■ Exercise aim: When you restate the data, keep every word as it is and drop the images.

■ Given records:
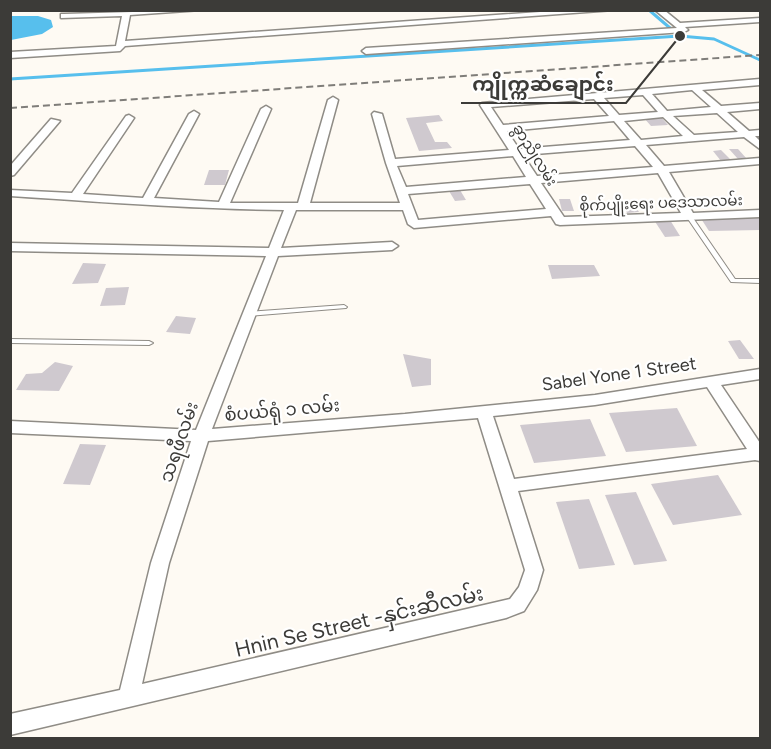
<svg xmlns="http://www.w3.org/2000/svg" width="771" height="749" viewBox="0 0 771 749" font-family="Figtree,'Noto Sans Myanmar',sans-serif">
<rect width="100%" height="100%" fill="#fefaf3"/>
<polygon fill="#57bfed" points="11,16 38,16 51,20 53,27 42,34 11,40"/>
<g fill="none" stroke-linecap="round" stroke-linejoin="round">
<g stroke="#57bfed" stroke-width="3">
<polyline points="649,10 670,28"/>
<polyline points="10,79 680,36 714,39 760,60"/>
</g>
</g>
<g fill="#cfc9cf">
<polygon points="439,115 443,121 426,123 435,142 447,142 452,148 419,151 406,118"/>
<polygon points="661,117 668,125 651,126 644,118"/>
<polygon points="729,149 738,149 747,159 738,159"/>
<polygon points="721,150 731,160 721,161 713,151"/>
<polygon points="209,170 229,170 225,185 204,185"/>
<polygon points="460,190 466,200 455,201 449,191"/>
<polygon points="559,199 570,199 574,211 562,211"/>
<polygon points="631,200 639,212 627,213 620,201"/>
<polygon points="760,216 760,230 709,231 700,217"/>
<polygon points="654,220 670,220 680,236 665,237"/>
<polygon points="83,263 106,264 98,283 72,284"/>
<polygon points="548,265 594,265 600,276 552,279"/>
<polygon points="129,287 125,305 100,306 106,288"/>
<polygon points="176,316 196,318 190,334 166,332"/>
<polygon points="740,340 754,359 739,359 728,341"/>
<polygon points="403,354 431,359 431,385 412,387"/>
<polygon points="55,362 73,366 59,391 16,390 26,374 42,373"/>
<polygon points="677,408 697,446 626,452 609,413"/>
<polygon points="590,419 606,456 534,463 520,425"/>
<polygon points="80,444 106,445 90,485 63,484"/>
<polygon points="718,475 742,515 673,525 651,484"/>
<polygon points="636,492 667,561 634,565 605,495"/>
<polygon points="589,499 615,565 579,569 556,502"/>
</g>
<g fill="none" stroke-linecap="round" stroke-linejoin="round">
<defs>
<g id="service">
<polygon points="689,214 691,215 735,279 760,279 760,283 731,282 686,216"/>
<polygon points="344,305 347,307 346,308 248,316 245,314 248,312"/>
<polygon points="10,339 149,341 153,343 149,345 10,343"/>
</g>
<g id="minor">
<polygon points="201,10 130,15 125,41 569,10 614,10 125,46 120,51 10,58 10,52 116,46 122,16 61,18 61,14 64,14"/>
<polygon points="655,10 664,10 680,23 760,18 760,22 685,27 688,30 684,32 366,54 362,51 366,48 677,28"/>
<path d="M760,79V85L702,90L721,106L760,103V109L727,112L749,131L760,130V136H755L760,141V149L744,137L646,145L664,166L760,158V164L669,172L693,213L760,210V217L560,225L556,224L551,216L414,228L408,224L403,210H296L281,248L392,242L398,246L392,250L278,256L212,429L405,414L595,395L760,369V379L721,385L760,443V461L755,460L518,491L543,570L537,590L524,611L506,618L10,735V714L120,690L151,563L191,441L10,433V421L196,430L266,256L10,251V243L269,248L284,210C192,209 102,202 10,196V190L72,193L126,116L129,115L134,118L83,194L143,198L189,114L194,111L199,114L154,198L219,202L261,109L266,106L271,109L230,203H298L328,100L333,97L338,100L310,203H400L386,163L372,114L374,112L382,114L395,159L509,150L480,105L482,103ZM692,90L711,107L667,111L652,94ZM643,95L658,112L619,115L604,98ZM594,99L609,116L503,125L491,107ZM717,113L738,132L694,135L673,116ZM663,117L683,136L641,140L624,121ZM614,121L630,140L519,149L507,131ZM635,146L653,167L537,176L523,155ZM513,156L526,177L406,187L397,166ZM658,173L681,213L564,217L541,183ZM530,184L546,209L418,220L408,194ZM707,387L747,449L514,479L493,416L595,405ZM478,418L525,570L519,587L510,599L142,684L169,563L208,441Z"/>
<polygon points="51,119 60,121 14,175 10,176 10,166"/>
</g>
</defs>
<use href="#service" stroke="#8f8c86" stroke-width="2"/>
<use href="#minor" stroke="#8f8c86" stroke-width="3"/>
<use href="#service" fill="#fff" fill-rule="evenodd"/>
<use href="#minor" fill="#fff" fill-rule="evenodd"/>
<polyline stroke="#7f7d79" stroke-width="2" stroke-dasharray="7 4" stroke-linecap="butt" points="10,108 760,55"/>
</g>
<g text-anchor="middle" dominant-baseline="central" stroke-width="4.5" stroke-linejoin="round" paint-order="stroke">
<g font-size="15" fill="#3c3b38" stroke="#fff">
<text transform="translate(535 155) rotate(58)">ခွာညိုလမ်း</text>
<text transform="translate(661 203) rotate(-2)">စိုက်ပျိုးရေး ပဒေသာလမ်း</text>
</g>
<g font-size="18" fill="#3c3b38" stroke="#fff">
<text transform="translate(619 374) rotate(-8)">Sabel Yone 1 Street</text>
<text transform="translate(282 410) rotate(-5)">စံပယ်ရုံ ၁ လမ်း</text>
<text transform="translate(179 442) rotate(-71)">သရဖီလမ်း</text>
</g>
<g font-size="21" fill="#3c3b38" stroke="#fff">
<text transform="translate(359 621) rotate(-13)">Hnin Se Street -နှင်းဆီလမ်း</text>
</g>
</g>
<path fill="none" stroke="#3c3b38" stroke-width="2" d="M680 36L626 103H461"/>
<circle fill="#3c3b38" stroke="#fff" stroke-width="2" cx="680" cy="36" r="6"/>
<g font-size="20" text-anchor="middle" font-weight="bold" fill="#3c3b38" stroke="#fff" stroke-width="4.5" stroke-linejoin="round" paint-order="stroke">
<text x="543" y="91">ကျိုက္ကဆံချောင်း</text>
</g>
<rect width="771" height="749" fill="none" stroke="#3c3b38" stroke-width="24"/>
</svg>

■ Solved problem:
<svg xmlns="http://www.w3.org/2000/svg" width="771" height="749" viewBox="0 0 771 749" font-family="Figtree,'Noto Sans Myanmar',sans-serif">
<rect width="100%" height="100%" fill="#fefaf3"/>
<polygon fill="#57bfed" points="11,16 38,16 51,20 53,27 42,34 11,40"/>
<g fill="none" stroke-linecap="round" stroke-linejoin="round">
<g stroke="#57bfed" stroke-width="3">
<polyline points="649,10 670,28"/>
<polyline points="10,79 680,36 714,39 760,60"/>
</g>
</g>
<g fill="#cfc9cf">
<polygon points="439,115 443,121 426,123 435,142 447,142 452,148 419,151 406,118"/>
<polygon points="661,117 668,125 651,126 644,118"/>
<polygon points="729,149 738,149 747,159 738,159"/>
<polygon points="721,150 731,160 721,161 713,151"/>
<polygon points="209,170 229,170 225,185 204,185"/>
<polygon points="460,190 466,200 455,201 449,191"/>
<polygon points="559,199 570,199 574,211 562,211"/>
<polygon points="631,200 639,212 627,213 620,201"/>
<polygon points="760,216 760,230 709,231 700,217"/>
<polygon points="654,220 670,220 680,236 665,237"/>
<polygon points="83,263 106,264 98,283 72,284"/>
<polygon points="548,265 594,265 600,276 552,279"/>
<polygon points="129,287 125,305 100,306 106,288"/>
<polygon points="176,316 196,318 190,334 166,332"/>
<polygon points="740,340 754,359 739,359 728,341"/>
<polygon points="403,354 431,359 431,385 412,387"/>
<polygon points="55,362 73,366 59,391 16,390 26,374 42,373"/>
<polygon points="677,408 697,446 626,452 609,413"/>
<polygon points="590,419 606,456 534,463 520,425"/>
<polygon points="80,444 106,445 90,485 63,484"/>
<polygon points="718,475 742,515 673,525 651,484"/>
<polygon points="636,492 667,561 634,565 605,495"/>
<polygon points="589,499 615,565 579,569 556,502"/>
</g>
<g fill="none" stroke-linecap="round" stroke-linejoin="round">
<defs>
<g id="service">
<polygon points="689,214 691,215 735,279 760,279 760,283 731,282 686,216"/>
<polygon points="344,305 347,307 346,308 248,316 245,314 248,312"/>
<polygon points="10,339 149,341 153,343 149,345 10,343"/>
</g>
<g id="minor">
<polygon points="201,10 130,15 125,41 569,10 614,10 125,46 120,51 10,58 10,52 116,46 122,16 61,18 61,14 64,14"/>
<polygon points="655,10 664,10 680,23 760,18 760,22 685,27 688,30 684,32 366,54 362,51 366,48 677,28"/>
<path d="M760,79V85L702,90L721,106L760,103V109L727,112L749,131L760,130V136H755L760,141V149L744,137L646,145L664,166L760,158V164L669,172L693,213L760,210V217L560,225L556,224L551,216L414,228L408,224L403,210H296L281,248L392,242L398,246L392,250L278,256L212,429L405,414L595,395L760,369V379L721,385L760,443V461L755,460L518,491L543,570L537,590L524,611L506,618L10,735V714L120,690L151,563L191,441L10,433V421L196,430L266,256L10,251V243L269,248L284,210C192,209 102,202 10,196V190L72,193L126,116L129,115L134,118L83,194L143,198L189,114L194,111L199,114L154,198L219,202L261,109L266,106L271,109L230,203H298L328,100L333,97L338,100L310,203H400L386,163L372,114L374,112L382,114L395,159L509,150L480,105L482,103ZM692,90L711,107L667,111L652,94ZM643,95L658,112L619,115L604,98ZM594,99L609,116L503,125L491,107ZM717,113L738,132L694,135L673,116ZM663,117L683,136L641,140L624,121ZM614,121L630,140L519,149L507,131ZM635,146L653,167L537,176L523,155ZM513,156L526,177L406,187L397,166ZM658,173L681,213L564,217L541,183ZM530,184L546,209L418,220L408,194ZM707,387L747,449L514,479L493,416L595,405ZM478,418L525,570L519,587L510,599L142,684L169,563L208,441Z"/>
<polygon points="51,119 60,121 14,175 10,176 10,166"/>
</g>
</defs>
<use href="#service" stroke="#8f8c86" stroke-width="2"/>
<use href="#minor" stroke="#8f8c86" stroke-width="3"/>
<use href="#service" fill="#fff" fill-rule="evenodd"/>
<use href="#minor" fill="#fff" fill-rule="evenodd"/>
<polyline stroke="#7f7d79" stroke-width="2" stroke-dasharray="7 4" stroke-linecap="butt" points="10,108 760,55"/>
</g>
<g text-anchor="middle" dominant-baseline="central" stroke-width="4.5" stroke-linejoin="round" paint-order="stroke">
<g font-size="15" fill="#3c3b38" stroke="#fff">
<text transform="translate(535 155) rotate(58)">ခွာညိုလမ်း</text>
<text transform="translate(661 203) rotate(-2)">စိုက်ပျိုးရေး ပဒေသာလမ်း</text>
</g>
<g font-size="18" fill="#3c3b38" stroke="#fff">
<text transform="translate(619 374) rotate(-8)">Sabel Yone 1 Street</text>
<text transform="translate(282 410) rotate(-5)">စံပယ်ရုံ ၁ လမ်း</text>
<text transform="translate(179 442) rotate(-71)">သရဖီလမ်း</text>
</g>
<g font-size="21" fill="#3c3b38" stroke="#fff">
<text transform="translate(359 621) rotate(-13)">Hnin Se Street -နှင်းဆီလမ်း</text>
</g>
</g>
<path fill="none" stroke="#3c3b38" stroke-width="2" d="M680 36L626 103H461"/>
<circle fill="#3c3b38" stroke="#fff" stroke-width="2" cx="680" cy="36" r="6"/>
<g font-size="20" text-anchor="middle" font-weight="bold" fill="#3c3b38" stroke="#fff" stroke-width="4.5" stroke-linejoin="round" paint-order="stroke">
<text x="543" y="91">ကျိုက္ကဆံချောင်း</text>
</g>
<rect width="771" height="749" fill="none" stroke="#3c3b38" stroke-width="24"/>
</svg>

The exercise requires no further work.